— What you need to do —
Transcribe every entry that follows exactly, omitting all pictures.

+++

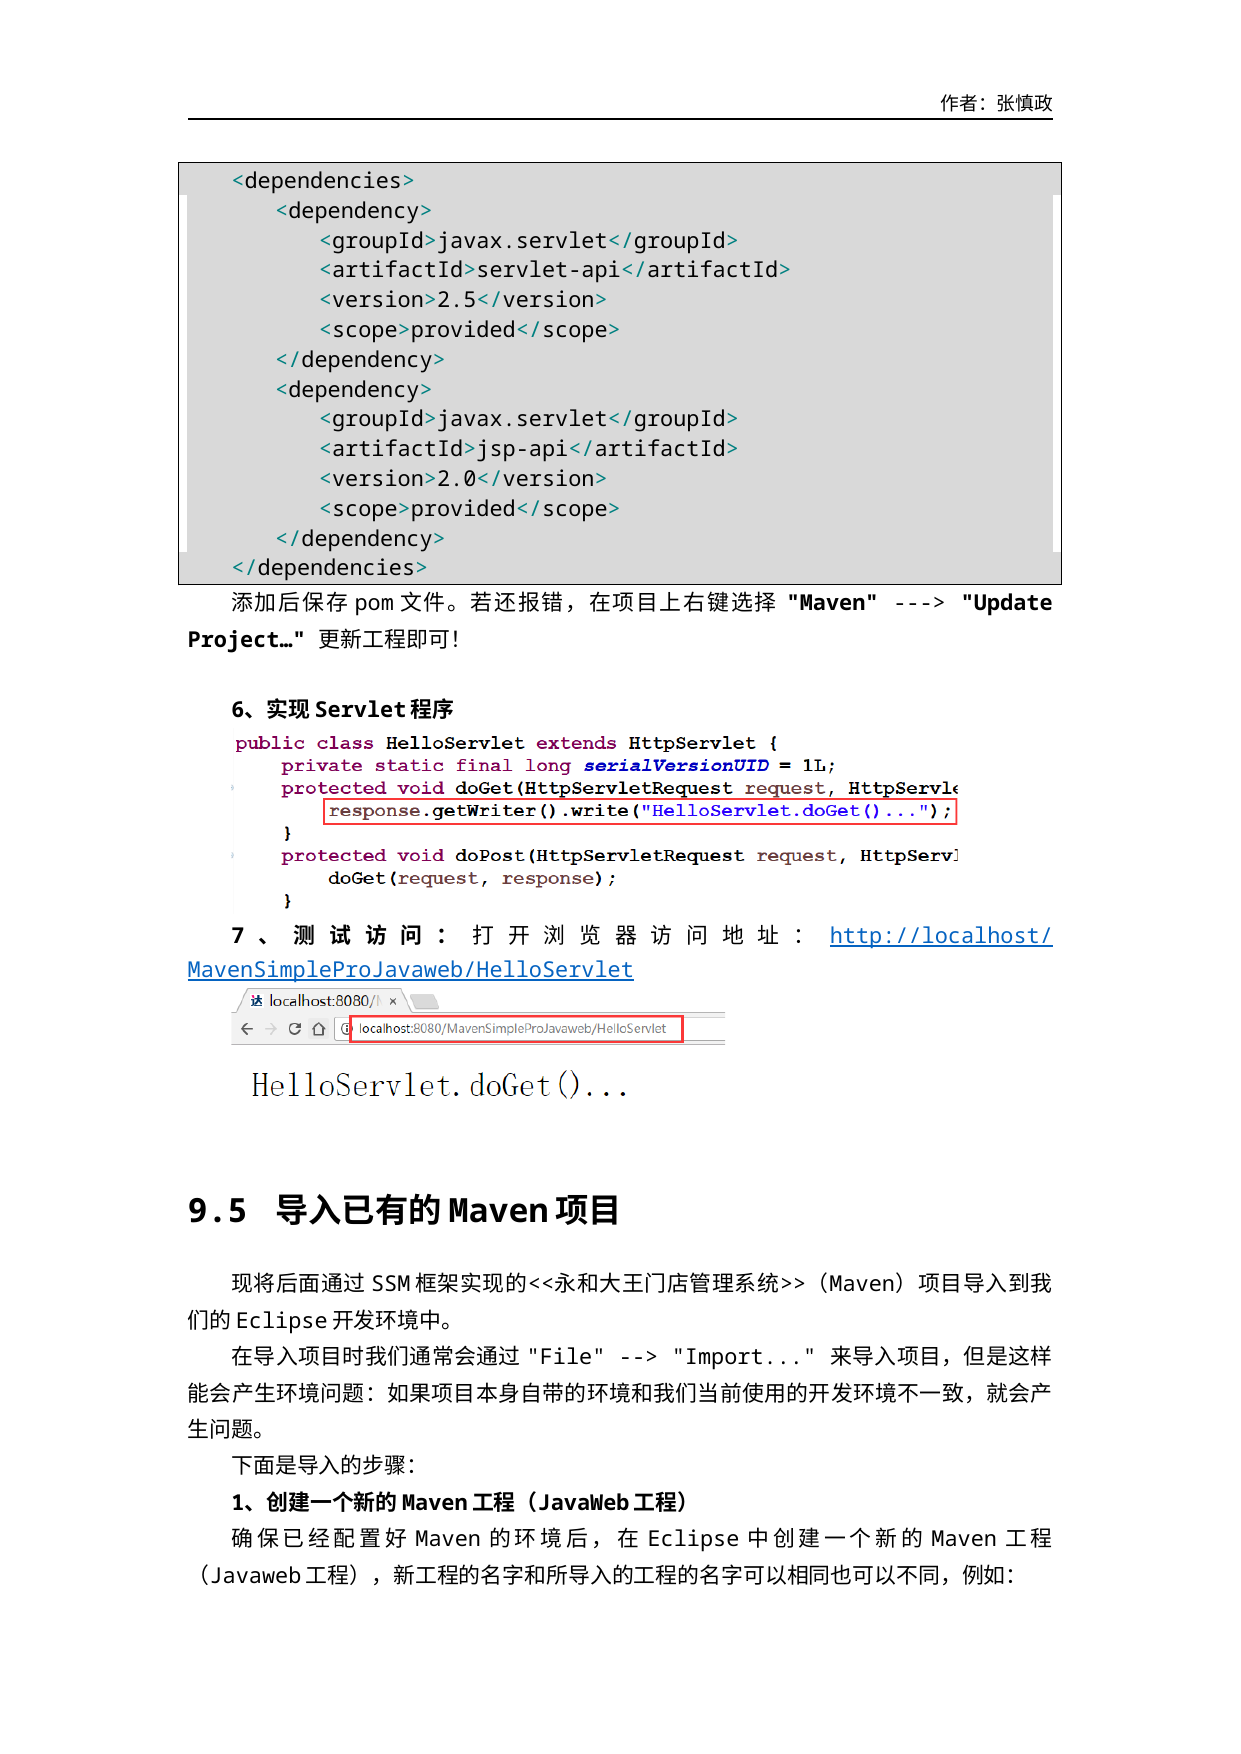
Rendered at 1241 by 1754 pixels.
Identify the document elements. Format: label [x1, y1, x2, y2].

picture [231, 988, 726, 1118]
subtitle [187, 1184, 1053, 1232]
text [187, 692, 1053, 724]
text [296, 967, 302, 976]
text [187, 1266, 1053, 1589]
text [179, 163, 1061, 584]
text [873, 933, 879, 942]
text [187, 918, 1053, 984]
picture [231, 728, 958, 914]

+++

— Result below —
Rendered at 1241 by 1754 pixels.
Identify the document elements. Format: label [x1, y1, x2, y2].

picture [231, 988, 726, 1118]
subtitle [187, 1184, 1053, 1232]
text [187, 692, 1053, 724]
text [296, 967, 302, 976]
text [187, 1266, 1053, 1589]
text [179, 163, 1061, 584]
text [873, 933, 879, 942]
text [187, 918, 1053, 984]
picture [231, 728, 958, 914]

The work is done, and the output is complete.